I was going to post some long winded explanation of where I’ve been these past weeks, but then I realized that it really doesn’t matter where I’ve been because nobody has really missed me.
I’m not saying that to be self-pitying or anything. I just don’t have enough of a following to be missed. It’s all good guys. Because I’m totally okay with only having two followers. And I will never really abandon you. Promise.
I have been working on my New Year’s Resolution, though. You know, the one about reading 25 new books? It will probably go down in history as the only resolution I could ever keep. I think I’m going to make this resolution every year, because it exposes me to so much stuff. I’m serious, guys. I’m reading authors I never knew existed and loving every second of it. I may even pick up a horror novel this year and then take up insomnia as a hobby because I’ll be too afraid of my own shadow to ever sleep again.
See? Best resolution ever.
Right now I’m halfway through Let’s Pretend This Never Happened, an autobiography of sorts. STOP. STOP IT RIGHT NOW. I know I said “autobiography.” But that doesn’t mean you get to tune out. Listen, I hate autobiographies. With a passion. But this one is different.
This one is written by the same wonderfully broken person who writes The Bloggess, a ridiculously popular blog. Go ahead. Click the link. Sample her work.
Now tell me: Does she seem like a boring person to you?

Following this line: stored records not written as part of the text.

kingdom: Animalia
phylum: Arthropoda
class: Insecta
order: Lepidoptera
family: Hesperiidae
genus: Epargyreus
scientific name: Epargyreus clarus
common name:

While reading her book, I have laughed so hard I cried. Twice. And I’m only halfway though.
I’ve been telling everyone about the book. Everyone. Except for people who are sensitive about cursing (Jenny is a very colorful individual). I don’t tell them anything because I’m afraid they’ll go out and read the book and then judge me for liking it so much.
This morning I was telling my co-worker/supervisor all about it, and I lost her at the dreaded b-word. You know, that same word that made you tune out a few seconds ago. I probably don’t even have your attention now. But that’s fine, because it just means that you don’t deserve to read such an awesome book.

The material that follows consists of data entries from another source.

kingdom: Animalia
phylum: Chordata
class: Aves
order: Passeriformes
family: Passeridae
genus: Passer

Anyway, I was telling her about the book and she completely lost focus. She couldn’t understand why I was so excited about reading a biography. She asked why she should care about someone else’s life. I faltered, my smile fading. In a small voice I said, “but, it’s funny. She’s a satire writer. She makes fun of her own life to make people smile.”
I got a blank stare in return.
And that’s when I realized. My co-worker wasn’t in the club. She couldn’t possibly understand why I was so excited about this, because she had never been a misfit.
Misfits are a special type of people who are slightly different from the rest of society. We don’t fit in well, because we think outside of the box–and sometimes we like some really strange things, or have really bizarre life circumstances. Jenny Lawson has given us an excuse to come together to form some sort of tribe–centered on her knack for getting in hilarious situations.
My favorite writers and storytellers are all people who, after having been lonely for years, find themselves suddenly surrounded by people who celebrate all the differences that distanced others.
The reason that I love their work so much is because it gives me so much hope that humanity can be made of awesomesauce. It also gives me hope for myself. Hope that one day, I’ll get to do something I love while being surrounded by people who love me.